## What you are asked to do
Each line of the records containing "направленное" is to be copied out and returned.

Records from a data source
----
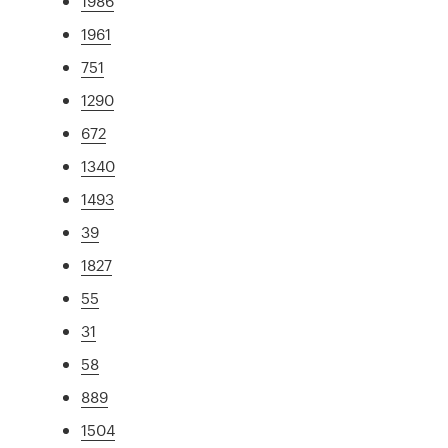
1986
1961
751
1290
672
1340
1493
39
1827
55
31
58
889
1504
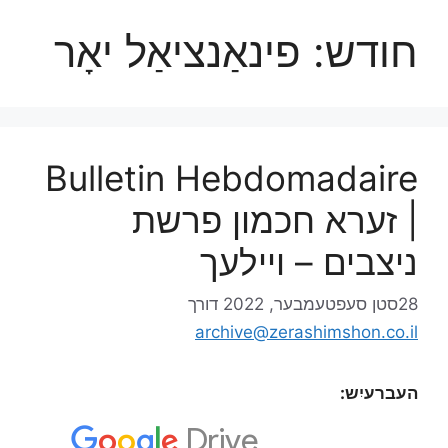
חודש:
פינאַנציאַל יאָר
Bulletin Hebdomadaire
| זערא חכמון פרשת
ניצבים – ויילעך
28סטן סעפטעמבער, 2022
דורך
archive@zerashimshon.co.il
העברעיִש:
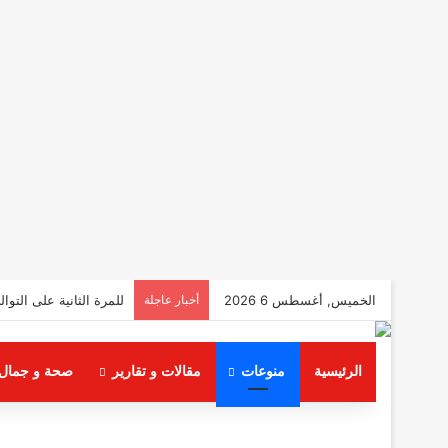
الخميس, أغسطس 6 2026
أخبار عاجلة
شادي محمد يعلن عن ال
الرئيسية
منوعات
مقالات و تقارير
صحة و جمال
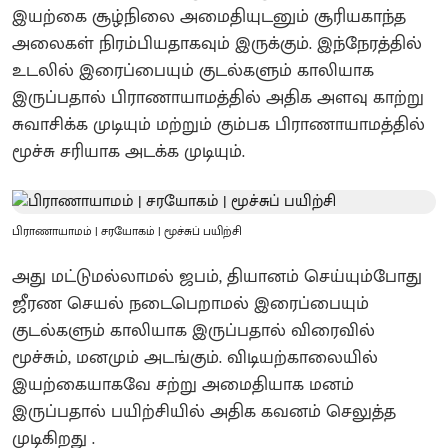
இயற்கை சூழ்நிலை அமைதியுடனும் சூரியகாந்த
அலைகள் நிரம்பியதாகவும் இருக்கும். இந்நேரத்தில்
உடலில் இரைப்பையும் குடல்களும் காலியாக
இருப்பதால் பிராணாயாமத்தில் அதிக அளவு காற்று
சுவாசிக்க முடியும் மற்றும் கும்பக பிராணாயாமத்தில்
மூச்சு சரியாக அடக்க முடியும்.
பிராணாயாமம் | சரயோகம் | மூச்சுப் பயிற்சி
அது மட்டுமல்லாமல் ஜபம், தியானம் செய்யும்போது
ஜீரண செயல் நடைபெறாமல் இரைப்பையும்
குடல்களும் காலியாக இருப்பதால் விரைவில்
மூச்சும், மனமும் அடங்கும். விடியற்காலையில்
இயற்கையாகவே சற்று அமைதியாக மனம்
இருப்பதால் பயிற்சியில் அதிக கவனம் செலுத்த
முடிகிறது .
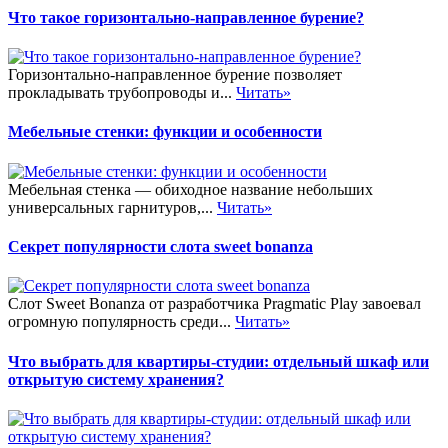
Что такое горизонтально-направленное бурение?
Горизонтально-направленное бурение позволяет
прокладывать трубопроводы и...
Читать»
Мебельные стенки: функции и особенности
Мебельная стенка — обиходное название небольших
универсальных гарнитуров,...
Читать»
Секрет популярности слота sweet bonanza
Слот Sweet Bonanza от разработчика Pragmatic Play завоевал
огромную популярность среди...
Читать»
Что выбрать для квартиры-студии: отдельный шкаф или
открытую систему хранения?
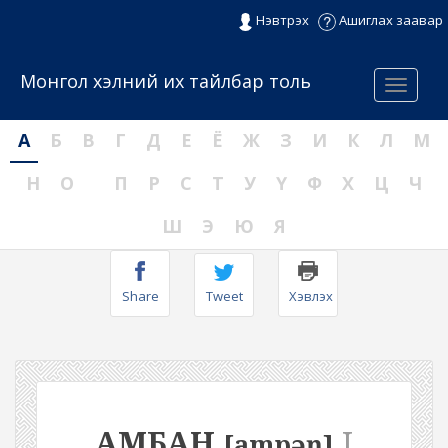
Нэвтрэх
Ашиглах заавар
Монгол хэлний их тайлбар толь
Menu
А
Б
В
Г
Д
Е
Ё
Ж
З
И
К
Л
М
Н
О
П
Р
С
Т
У
Ү
Ф
Х
Ц
Ч
Ш
Э
Ю
Я
Share
Tweet
Хэвлэх
АМБАН
I
[ampəŋ]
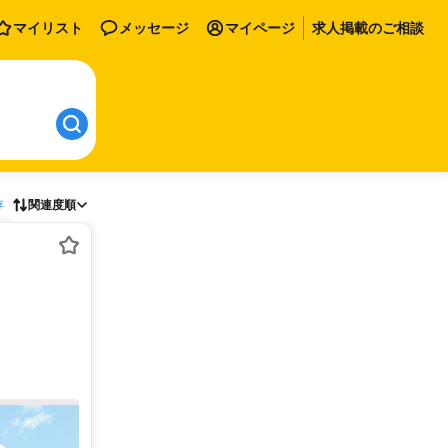
マイリスト
メッセージ
マイページ
求人掲載のご相談
存
関連度順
----
## Answer to the problem
Что такое горизонтально-направленное бурение?
Горизонтально-направленное бурение позволяет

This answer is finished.